[ACTIVITY]:
Pictures should not appear in the copy; the records themselves must be written out exactly.

Top of DATA

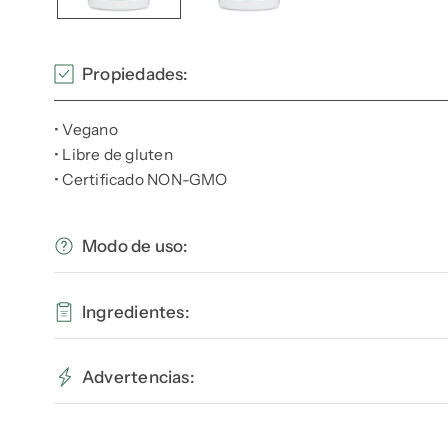
Propiedades:
• Vegano
• Libre de gluten
• Certificado NON-GMO
Modo de uso:
Se sugiere tomar una cápsula blanda de astaxantina al
Ingredientes:
asegurar una absorción óptima.
Astaxantina 12 mg (Asta Real), aceite de oliva virgen ext
Advertencias:
ESTE PRODUCTO NO ES UN MEDICAMENTO. EL CON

Bottom of DATA

[ANSWER FOR THIS EXERCISE]:
Propiedades:
• Vegano
• Libre de gluten
• Certificado NON-GMO
Modo de uso:
Se sugiere tomar una cápsula blanda de astaxantina al
Ingredientes:
asegurar una absorción óptima.
Astaxantina 12 mg (Asta Real), aceite de oliva virgen ext
Advertencias:
ESTE PRODUCTO NO ES UN MEDICAMENTO. EL CON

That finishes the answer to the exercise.